Still, I did make it somehow, didn’t I? These days, when I go outside sometimes I still can’t believe my body for being receptive once again to the overstimulation of the lively world. It is freeing. I am enjoying loud music again, even the noise, even car rides. And through crowded buildings and busy streets, through fireworks and rivers and a room full of unfamiliar people, through all of your voices I’m loving even more, when the heat breaks or the cold sets in, I thank the miracle of breath. I have come to believe that the little things are actually the big things, and the seemingly big things are nothing but a door that opens up for us, and for the little things bound to show up at our doorstep. It is up to us to notice them, and this year taught me a lot about when you pay attention to the little things that’s how kindness becomes so tangible it moves you. So moving there is nothing else but to reciprocate.

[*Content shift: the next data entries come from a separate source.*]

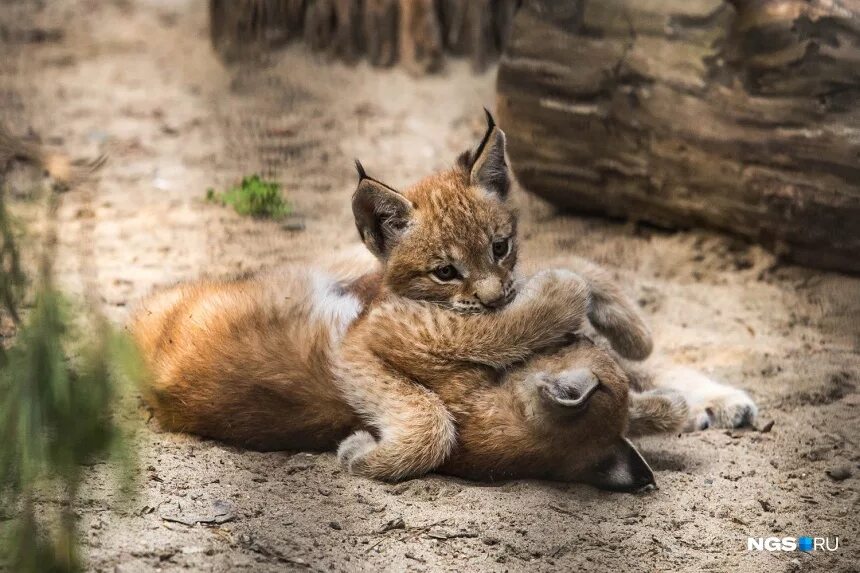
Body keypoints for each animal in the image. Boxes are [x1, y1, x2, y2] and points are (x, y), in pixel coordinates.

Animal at [131, 112, 757, 489]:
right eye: (444, 271)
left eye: (500, 246)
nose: (495, 293)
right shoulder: (378, 334)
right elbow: (445, 404)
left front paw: (638, 345)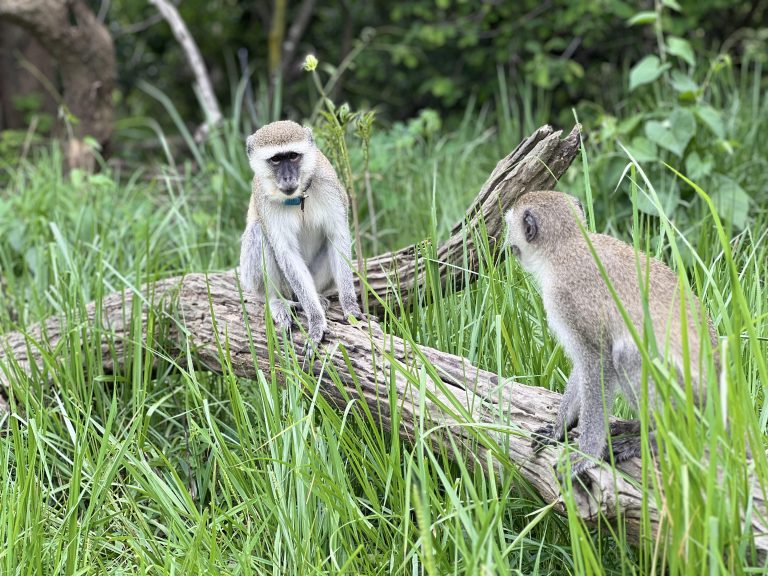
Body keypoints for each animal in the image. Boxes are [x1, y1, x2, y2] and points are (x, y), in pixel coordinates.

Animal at [238, 120, 368, 344]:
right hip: (269, 282)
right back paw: (277, 301)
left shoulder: (329, 186)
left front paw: (350, 307)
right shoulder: (264, 200)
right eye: (276, 159)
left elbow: (337, 239)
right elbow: (286, 252)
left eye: (292, 156)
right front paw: (316, 320)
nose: (288, 177)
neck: (298, 198)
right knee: (257, 232)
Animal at [508, 190, 716, 476]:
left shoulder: (566, 299)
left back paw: (657, 438)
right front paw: (559, 428)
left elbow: (599, 363)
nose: (507, 244)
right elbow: (583, 366)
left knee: (626, 356)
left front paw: (586, 453)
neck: (565, 247)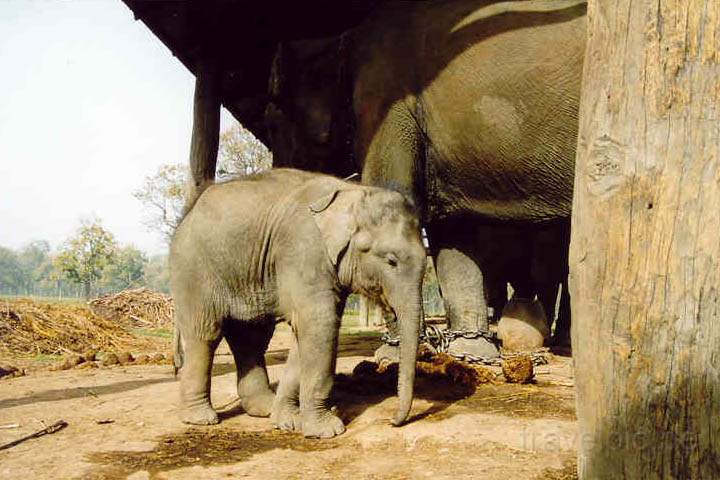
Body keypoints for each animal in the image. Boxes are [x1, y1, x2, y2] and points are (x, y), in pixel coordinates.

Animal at [170, 169, 428, 438]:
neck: (354, 192)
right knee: (205, 334)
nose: (393, 422)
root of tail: (188, 213)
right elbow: (320, 325)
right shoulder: (304, 250)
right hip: (193, 270)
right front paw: (326, 431)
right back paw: (201, 419)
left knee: (251, 337)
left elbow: (306, 331)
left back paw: (264, 408)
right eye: (391, 261)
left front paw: (287, 422)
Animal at [264, 0, 584, 352]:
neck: (341, 39)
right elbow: (453, 227)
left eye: (272, 119)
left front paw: (392, 353)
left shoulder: (385, 103)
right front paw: (471, 352)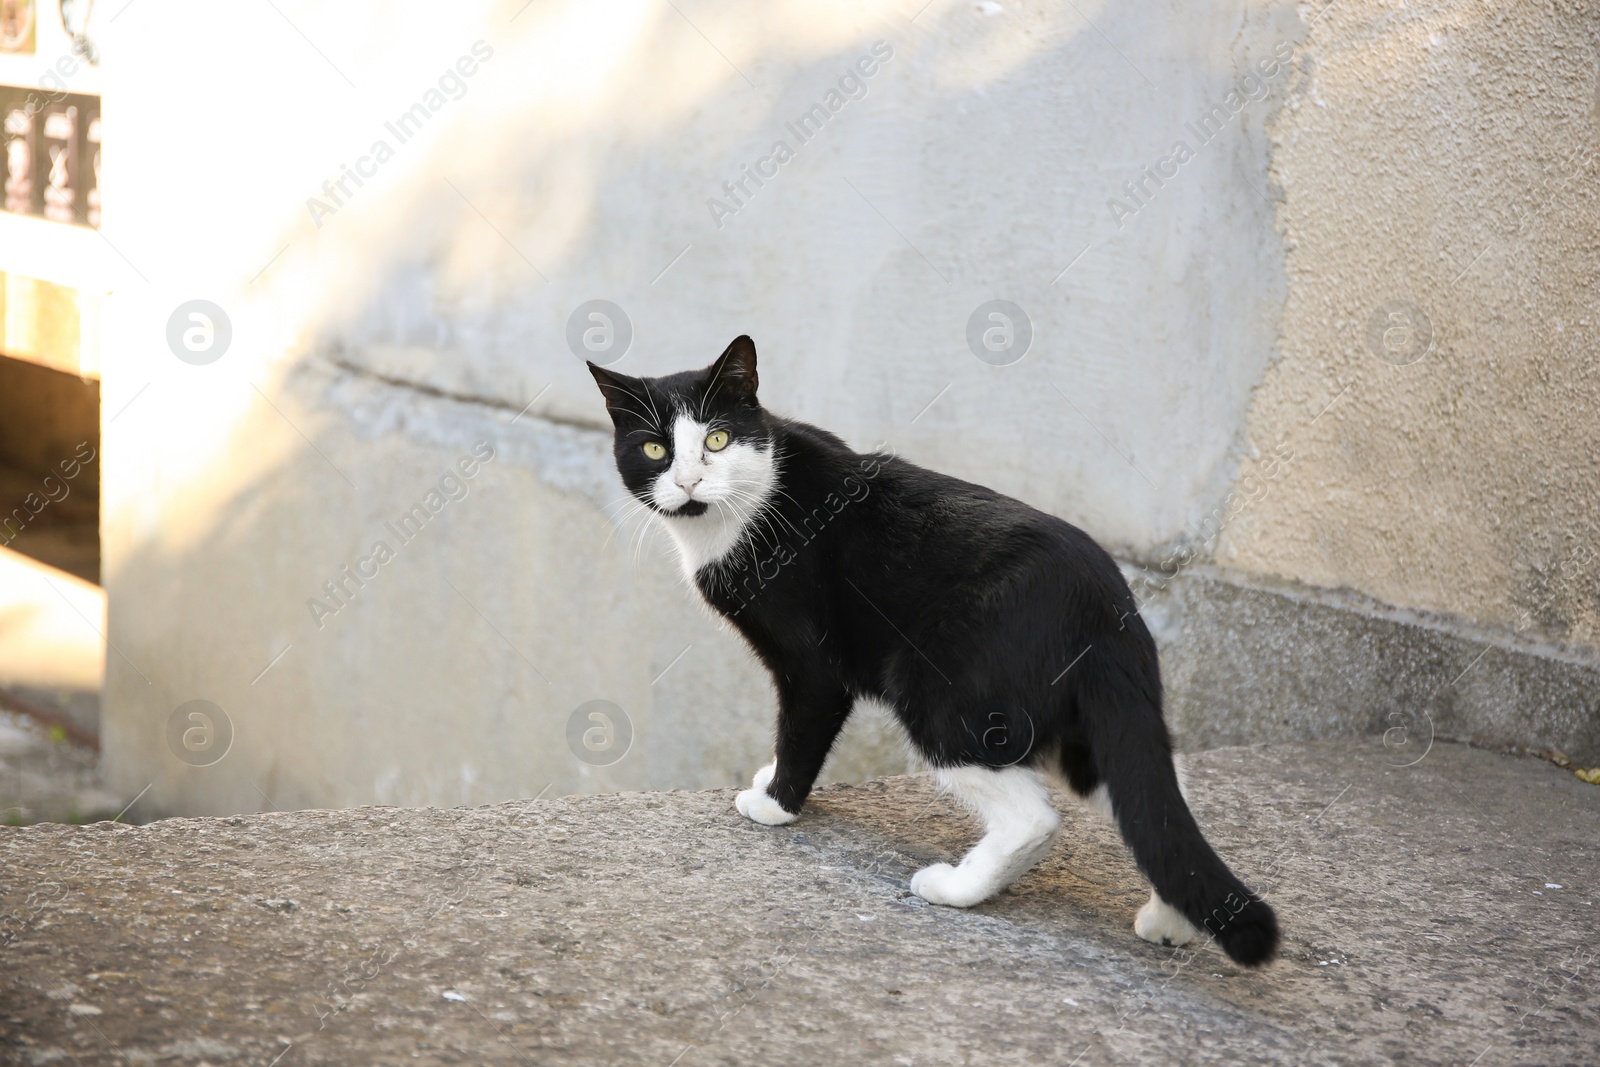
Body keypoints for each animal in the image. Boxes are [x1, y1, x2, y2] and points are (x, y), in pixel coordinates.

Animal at [595, 335, 1280, 966]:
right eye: (655, 449)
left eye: (715, 440)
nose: (688, 480)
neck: (747, 506)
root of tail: (1107, 606)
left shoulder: (812, 665)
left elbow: (801, 729)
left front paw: (774, 803)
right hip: (1086, 719)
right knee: (1153, 790)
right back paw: (1172, 921)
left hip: (938, 693)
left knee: (1034, 817)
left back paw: (955, 888)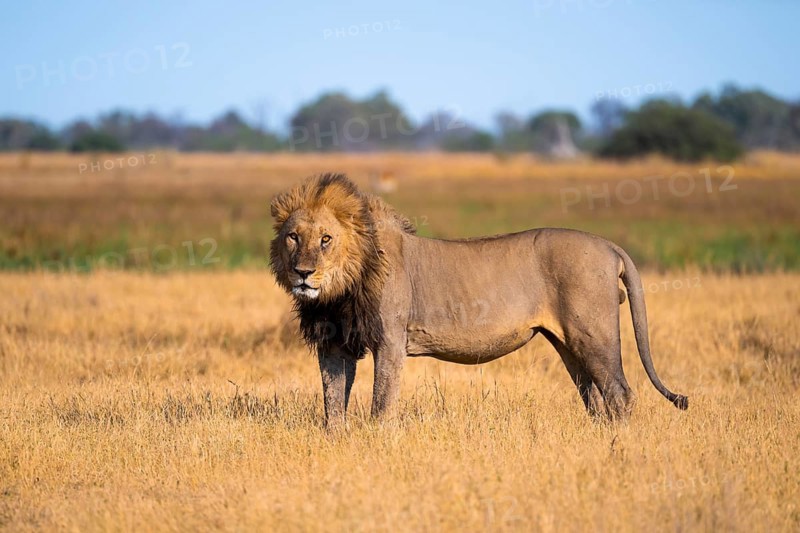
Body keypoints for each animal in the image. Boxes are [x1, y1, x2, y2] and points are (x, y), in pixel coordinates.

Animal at [270, 173, 687, 428]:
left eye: (326, 239)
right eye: (293, 237)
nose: (303, 273)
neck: (338, 291)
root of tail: (608, 245)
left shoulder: (389, 340)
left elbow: (381, 402)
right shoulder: (334, 344)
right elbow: (332, 402)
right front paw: (335, 441)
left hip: (594, 335)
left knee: (619, 393)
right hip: (568, 343)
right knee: (595, 397)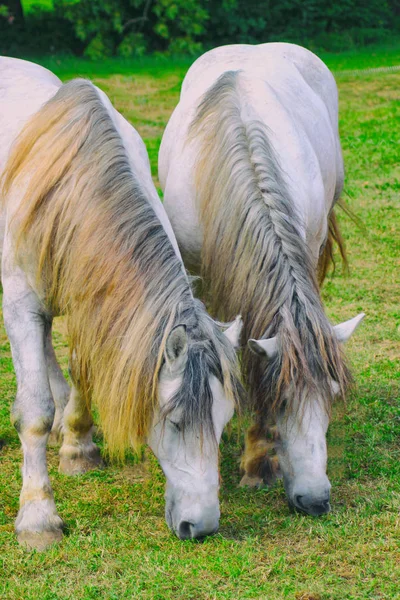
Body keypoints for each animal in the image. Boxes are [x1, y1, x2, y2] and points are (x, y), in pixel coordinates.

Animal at [0, 56, 244, 548]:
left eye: (224, 421)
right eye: (174, 421)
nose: (201, 526)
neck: (69, 183)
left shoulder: (92, 297)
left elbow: (83, 370)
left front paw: (77, 445)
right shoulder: (19, 306)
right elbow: (33, 411)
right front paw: (38, 517)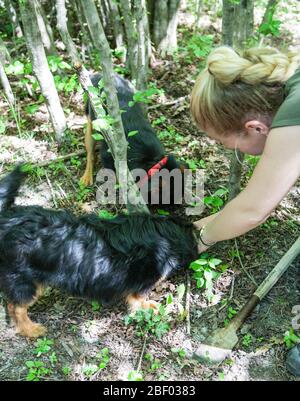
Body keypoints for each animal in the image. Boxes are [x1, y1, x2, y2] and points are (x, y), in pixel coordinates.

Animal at [0, 167, 197, 336]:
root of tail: (8, 220)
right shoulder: (144, 280)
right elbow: (138, 298)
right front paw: (148, 307)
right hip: (24, 280)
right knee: (15, 307)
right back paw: (30, 329)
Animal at [81, 73, 186, 203]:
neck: (151, 160)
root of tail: (98, 75)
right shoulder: (108, 157)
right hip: (92, 123)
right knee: (90, 152)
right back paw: (87, 175)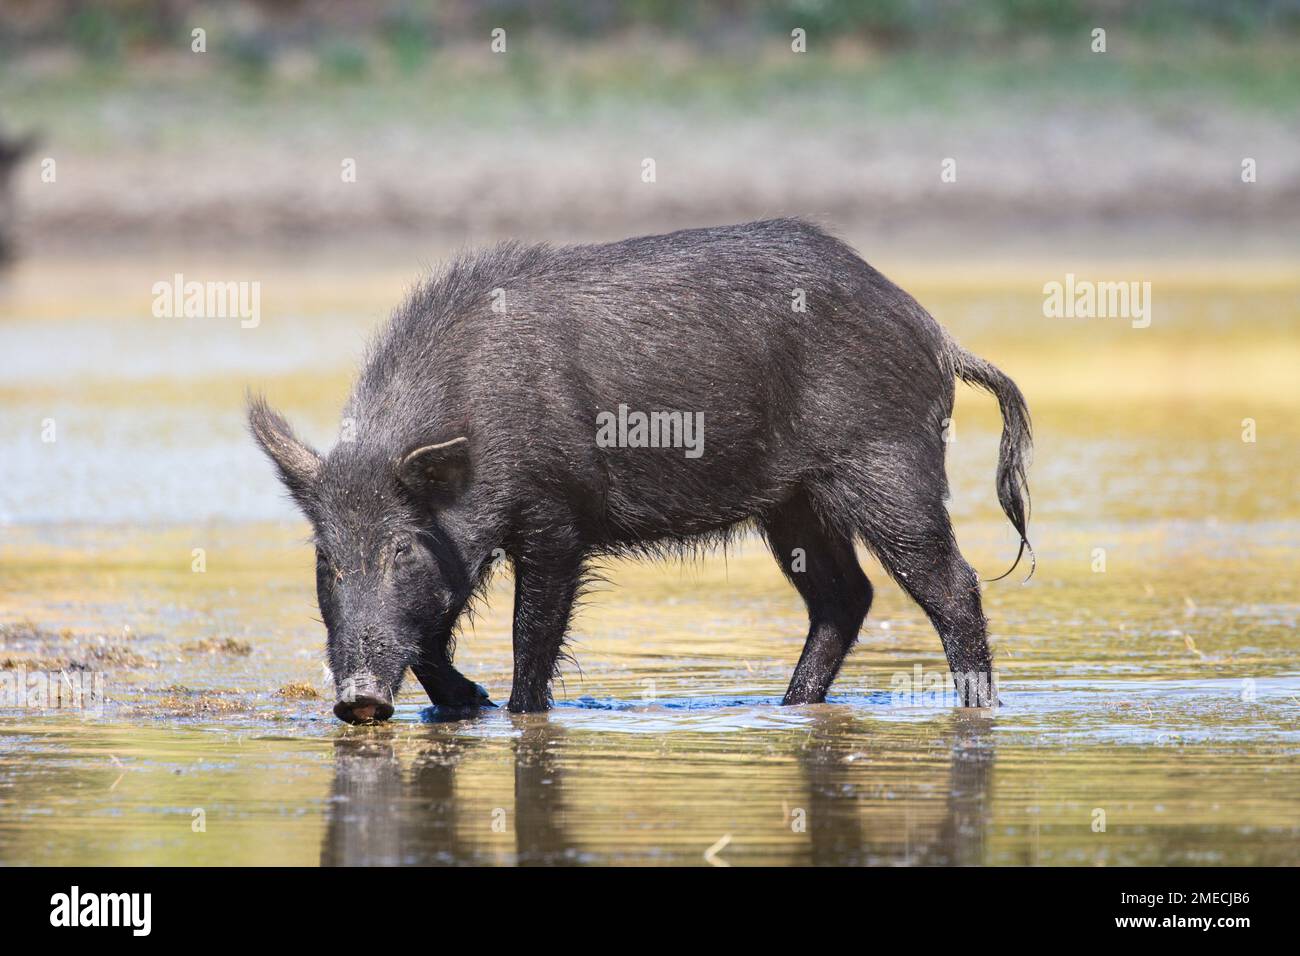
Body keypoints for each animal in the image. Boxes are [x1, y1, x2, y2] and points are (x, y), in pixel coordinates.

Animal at [249, 218, 1031, 722]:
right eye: (326, 558)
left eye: (401, 550)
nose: (358, 699)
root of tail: (935, 335)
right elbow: (434, 632)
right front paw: (470, 704)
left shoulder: (554, 517)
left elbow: (531, 634)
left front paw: (515, 713)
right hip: (792, 504)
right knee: (847, 598)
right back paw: (787, 706)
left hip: (887, 467)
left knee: (953, 586)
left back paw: (977, 710)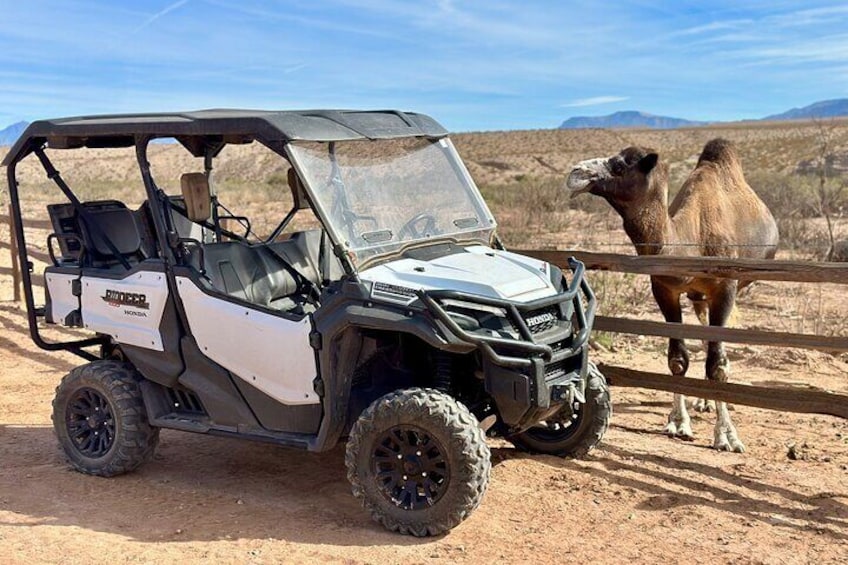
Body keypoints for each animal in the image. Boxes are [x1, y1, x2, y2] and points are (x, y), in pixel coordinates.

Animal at [566, 139, 779, 452]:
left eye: (619, 165)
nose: (575, 173)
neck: (693, 238)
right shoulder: (665, 289)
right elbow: (678, 359)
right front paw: (678, 423)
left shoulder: (725, 288)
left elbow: (717, 365)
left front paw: (726, 435)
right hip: (699, 298)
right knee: (705, 339)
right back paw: (703, 402)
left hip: (734, 288)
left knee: (718, 349)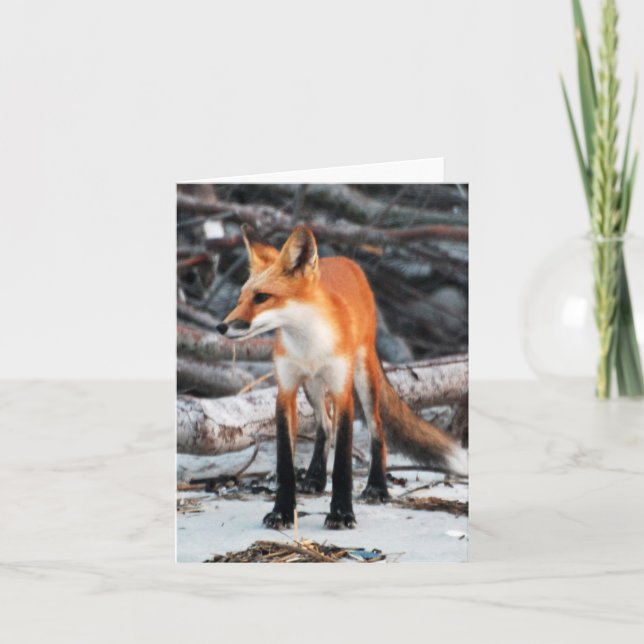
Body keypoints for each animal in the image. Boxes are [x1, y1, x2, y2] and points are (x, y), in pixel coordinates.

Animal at [217, 224, 467, 530]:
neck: (309, 344)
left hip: (363, 376)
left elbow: (343, 464)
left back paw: (377, 487)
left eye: (262, 297)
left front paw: (341, 513)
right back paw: (314, 478)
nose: (221, 327)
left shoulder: (341, 390)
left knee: (377, 430)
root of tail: (343, 260)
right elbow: (285, 464)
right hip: (312, 386)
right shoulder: (286, 389)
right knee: (324, 425)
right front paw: (282, 512)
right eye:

There was a time when my mind could barely think of anything and my words could barely make a sound, and now there is nothing else to say other than I’m grateful. For the birth of this space where I can be sensitive without fear, for its growth and continued existence. This space was born out of something so terrible; life is like that. I’m grateful for the books I’ve read and the authors who wrote them, for the book community where I get to celebrate people from afar. I am grateful for being able to complain to my friends about our limited time because I get to tell them I complain because I care. I am grateful for the time no matter how limited, for patience, for consistency, for my senses, for generosity, for noticing, for remembering, for actions, for words, for therapists, for music, for breath, for air. And for all that comes with the year passed with a faithful God and the people who have been here. For so much. I want to tell you if we’re in the same place it doesn’t matter where we go. Because wherever you are is a beautiful place to be in, and wherever we will be is a new memory to remember and to be afraid of forgetting. I know there is a lot to mention, so much has been said and so much still hasn’t, but this is what I want to remember most, and probably what I’d hold on to for as long as I could: the compassion of so many people that made this year not just a mere getting through, which is hard enough, but also a living through, which is harder. And I am glad to have lived through it.